= Material to process =
——————————
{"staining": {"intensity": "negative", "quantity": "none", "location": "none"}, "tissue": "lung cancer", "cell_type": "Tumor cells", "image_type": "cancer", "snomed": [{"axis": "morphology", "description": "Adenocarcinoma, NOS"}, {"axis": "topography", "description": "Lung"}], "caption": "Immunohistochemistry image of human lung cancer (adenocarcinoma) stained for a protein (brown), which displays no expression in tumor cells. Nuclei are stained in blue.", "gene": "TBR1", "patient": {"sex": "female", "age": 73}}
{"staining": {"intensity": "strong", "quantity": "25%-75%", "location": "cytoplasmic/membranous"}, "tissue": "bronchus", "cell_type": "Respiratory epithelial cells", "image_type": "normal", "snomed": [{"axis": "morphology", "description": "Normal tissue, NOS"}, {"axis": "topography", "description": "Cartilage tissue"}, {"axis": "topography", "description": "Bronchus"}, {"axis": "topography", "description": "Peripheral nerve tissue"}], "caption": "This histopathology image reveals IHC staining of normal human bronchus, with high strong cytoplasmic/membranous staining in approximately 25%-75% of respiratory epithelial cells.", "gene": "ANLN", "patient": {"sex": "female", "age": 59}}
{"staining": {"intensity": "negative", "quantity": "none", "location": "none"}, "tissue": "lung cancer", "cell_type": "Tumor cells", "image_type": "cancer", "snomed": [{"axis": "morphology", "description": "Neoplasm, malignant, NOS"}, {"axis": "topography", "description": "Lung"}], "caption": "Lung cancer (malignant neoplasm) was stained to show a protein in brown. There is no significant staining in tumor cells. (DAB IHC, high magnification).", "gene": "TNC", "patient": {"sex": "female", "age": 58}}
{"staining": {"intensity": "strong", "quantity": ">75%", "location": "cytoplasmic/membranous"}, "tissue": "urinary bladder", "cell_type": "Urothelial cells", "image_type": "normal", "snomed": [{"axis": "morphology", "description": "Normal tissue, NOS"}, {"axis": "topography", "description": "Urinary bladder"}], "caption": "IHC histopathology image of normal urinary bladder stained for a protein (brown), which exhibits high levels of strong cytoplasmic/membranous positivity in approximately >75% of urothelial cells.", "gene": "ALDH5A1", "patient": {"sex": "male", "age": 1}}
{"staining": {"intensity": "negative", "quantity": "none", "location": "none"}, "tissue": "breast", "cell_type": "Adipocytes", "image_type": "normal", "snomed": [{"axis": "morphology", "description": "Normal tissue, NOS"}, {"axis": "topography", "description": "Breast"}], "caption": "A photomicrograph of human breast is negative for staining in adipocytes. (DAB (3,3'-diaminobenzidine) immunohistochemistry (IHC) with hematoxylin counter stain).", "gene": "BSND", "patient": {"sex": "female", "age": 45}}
——————————
= Assignment =
Only lines holding the word "Lung" are wanted; list them all from the material.

= Result for this task =
{"staining": {"intensity": "negative", "quantity": "none", "location": "none"}, "tissue": "lung cancer", "cell_type": "Tumor cells", "image_type": "cancer", "snomed": [{"axis": "morphology", "description": "Adenocarcinoma, NOS"}, {"axis": "topography", "description": "Lung"}], "caption": "Immunohistochemistry image of human lung cancer (adenocarcinoma) stained for a protein (brown), which displays no expression in tumor cells. Nuclei are stained in blue.", "gene": "TBR1", "patient": {"sex": "female", "age": 73}}
{"staining": {"intensity": "negative", "quantity": "none", "location": "none"}, "tissue": "lung cancer", "cell_type": "Tumor cells", "image_type": "cancer", "snomed": [{"axis": "morphology", "description": "Neoplasm, malignant, NOS"}, {"axis": "topography", "description": "Lung"}], "caption": "Lung cancer (malignant neoplasm) was stained to show a protein in brown. There is no significant staining in tumor cells. (DAB IHC, high magnification).", "gene": "TNC", "patient": {"sex": "female", "age": 58}}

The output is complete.